To be honest, there are a lot of things my husband and I struggle with. We’re human, and it shows through more so with each other than it does in any other relationship that we have. We have this one thing that really seems to cause us some difficulty. We knew it was a weakness for us before we got married, from the beginning of our relationship.
It’s caused so. many. fights. over the years. And having a kid hasn’t changed it. It’s something that I honestly don’t think we will ever overcome.
You see, we’re both incredibly stubborn. And reactive (possibly me more-so than him). And quick to assume. And quick to jump at each other over the littlest of things.
Our weakness is our communication.
He will say something completely harmless and without intent, and I’ll take it to mean a personal attack. I’ll let my frustration regarding one aspect of my life or something that happened that day to seep into my tone, and he’ll consider it as me placing the blame on him. And because we react, it makes it cyclical.
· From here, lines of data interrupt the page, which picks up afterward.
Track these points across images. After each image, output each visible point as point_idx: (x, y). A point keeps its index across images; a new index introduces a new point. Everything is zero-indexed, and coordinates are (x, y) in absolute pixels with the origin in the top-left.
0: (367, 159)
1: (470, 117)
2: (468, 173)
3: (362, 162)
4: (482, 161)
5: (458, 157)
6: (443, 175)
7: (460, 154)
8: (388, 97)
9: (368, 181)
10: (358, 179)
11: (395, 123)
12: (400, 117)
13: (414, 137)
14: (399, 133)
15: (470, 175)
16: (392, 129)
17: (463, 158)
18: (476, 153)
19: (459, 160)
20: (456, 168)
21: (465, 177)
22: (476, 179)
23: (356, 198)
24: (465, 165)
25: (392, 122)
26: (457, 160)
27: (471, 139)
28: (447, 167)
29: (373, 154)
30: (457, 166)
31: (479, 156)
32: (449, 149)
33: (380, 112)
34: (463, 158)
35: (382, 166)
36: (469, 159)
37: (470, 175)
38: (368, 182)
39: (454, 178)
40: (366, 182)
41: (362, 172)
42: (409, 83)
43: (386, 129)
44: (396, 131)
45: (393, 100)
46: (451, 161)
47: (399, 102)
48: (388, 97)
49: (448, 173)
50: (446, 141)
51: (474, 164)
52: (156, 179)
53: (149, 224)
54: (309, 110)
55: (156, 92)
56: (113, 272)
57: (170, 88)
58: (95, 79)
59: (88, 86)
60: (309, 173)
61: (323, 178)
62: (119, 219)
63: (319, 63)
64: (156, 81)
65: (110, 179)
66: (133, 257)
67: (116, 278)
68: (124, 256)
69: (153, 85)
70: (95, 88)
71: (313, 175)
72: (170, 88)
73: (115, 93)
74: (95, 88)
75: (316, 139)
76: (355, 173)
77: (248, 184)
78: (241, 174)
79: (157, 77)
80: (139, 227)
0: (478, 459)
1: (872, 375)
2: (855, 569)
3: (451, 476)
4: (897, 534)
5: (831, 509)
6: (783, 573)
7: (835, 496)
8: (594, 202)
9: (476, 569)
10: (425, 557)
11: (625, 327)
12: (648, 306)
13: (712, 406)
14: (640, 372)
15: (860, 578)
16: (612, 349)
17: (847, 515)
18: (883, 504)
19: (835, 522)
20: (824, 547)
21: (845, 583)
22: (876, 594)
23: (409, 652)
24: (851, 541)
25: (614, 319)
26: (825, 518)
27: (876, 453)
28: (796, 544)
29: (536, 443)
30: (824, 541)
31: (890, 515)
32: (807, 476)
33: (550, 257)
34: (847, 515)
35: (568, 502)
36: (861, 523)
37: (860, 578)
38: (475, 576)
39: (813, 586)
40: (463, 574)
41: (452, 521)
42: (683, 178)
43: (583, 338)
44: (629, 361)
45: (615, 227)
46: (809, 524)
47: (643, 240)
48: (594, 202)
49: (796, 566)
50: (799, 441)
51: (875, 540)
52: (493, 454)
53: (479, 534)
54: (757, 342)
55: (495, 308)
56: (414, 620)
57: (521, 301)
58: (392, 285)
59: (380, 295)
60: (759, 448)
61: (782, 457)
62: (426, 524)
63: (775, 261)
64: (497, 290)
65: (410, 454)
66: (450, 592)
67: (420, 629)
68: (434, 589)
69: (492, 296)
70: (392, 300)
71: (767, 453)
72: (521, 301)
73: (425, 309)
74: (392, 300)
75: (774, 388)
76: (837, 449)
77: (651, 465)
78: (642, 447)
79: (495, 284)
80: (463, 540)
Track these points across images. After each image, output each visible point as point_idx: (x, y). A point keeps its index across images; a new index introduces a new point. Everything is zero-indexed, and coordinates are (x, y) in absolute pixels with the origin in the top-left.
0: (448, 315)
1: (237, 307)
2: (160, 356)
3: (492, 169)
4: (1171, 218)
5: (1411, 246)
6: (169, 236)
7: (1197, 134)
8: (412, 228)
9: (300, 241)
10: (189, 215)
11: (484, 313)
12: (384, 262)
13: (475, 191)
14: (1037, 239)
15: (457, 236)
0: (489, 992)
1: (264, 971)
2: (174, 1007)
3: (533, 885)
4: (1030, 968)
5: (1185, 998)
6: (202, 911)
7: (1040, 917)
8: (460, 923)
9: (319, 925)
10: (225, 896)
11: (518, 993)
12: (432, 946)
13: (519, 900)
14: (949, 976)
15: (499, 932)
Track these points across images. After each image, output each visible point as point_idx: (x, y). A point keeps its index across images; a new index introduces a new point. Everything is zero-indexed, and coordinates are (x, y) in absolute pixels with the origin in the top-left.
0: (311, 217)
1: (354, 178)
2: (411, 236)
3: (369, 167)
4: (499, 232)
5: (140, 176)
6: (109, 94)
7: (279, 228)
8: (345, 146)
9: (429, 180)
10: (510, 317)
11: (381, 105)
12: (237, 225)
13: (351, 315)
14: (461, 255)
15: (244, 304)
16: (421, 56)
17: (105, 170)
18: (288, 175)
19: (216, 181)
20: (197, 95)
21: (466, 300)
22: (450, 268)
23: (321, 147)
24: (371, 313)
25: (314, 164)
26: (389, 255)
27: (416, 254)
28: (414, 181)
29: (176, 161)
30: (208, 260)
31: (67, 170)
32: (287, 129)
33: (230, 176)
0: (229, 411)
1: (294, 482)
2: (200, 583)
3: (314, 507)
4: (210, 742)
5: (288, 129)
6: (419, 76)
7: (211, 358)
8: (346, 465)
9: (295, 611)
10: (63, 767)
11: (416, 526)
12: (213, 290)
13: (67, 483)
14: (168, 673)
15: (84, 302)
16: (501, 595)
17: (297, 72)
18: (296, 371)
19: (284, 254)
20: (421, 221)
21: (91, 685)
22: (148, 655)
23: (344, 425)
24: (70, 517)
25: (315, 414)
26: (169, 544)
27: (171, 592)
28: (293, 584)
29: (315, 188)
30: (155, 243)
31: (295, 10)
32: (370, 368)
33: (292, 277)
Struggling with communicating with him isn’t fun. But you know what? I’m learning how to welcome the struggle, because it constantly reminds me of just how much we have grown. There’s now an always increasing likelihood that one of us (he) will say sorry, and we’ve gained an ability to bounce back right after. The understanding we’ve come to have over our tendencies and quirks like this, we now anticipate the struggle, and don’t let it have a baring on our days or moods or attitudes.
“Our weakness, and our ability to overcome it, show us our strength.”
That’s one of my favorite verses, 2 Corinthians 12:9-10. For when I am weak, then I am strong. I’ve always interpreted it personally, applicable to me and my life, me and my relationship with the Lord. But isn’t is applicable in everything? The times when you are weakest, in an endeavor, in friendships and relationships, you get to see just how strong they really are.
So when we hear to delight in that, to honestly and truly be glad of our shortcomings… that means in all areas of our life. Not just with ourselves intrinsically, but in the ways in which we are able to see strength in all areas of our lives. Because in seeing strength, we must first acknowledge the weakness. And in acknowledging them, we see how far we’ve come.
My husband and I will always bicker, argue, and fight back. We’ll still forget to fill the other in on something, misinterpret a tone, or pick apart statements for the sake of the argument. But from where we were 7 years ago, 6 years ago? We have grown so much. Because we want to overcome it. We don’t want to hurt each other, we don’t want to let one conversation control our attitudes and relationship for that entire day. We let it make us stronger. We let it show us how strong we, and our relationship, can actually be.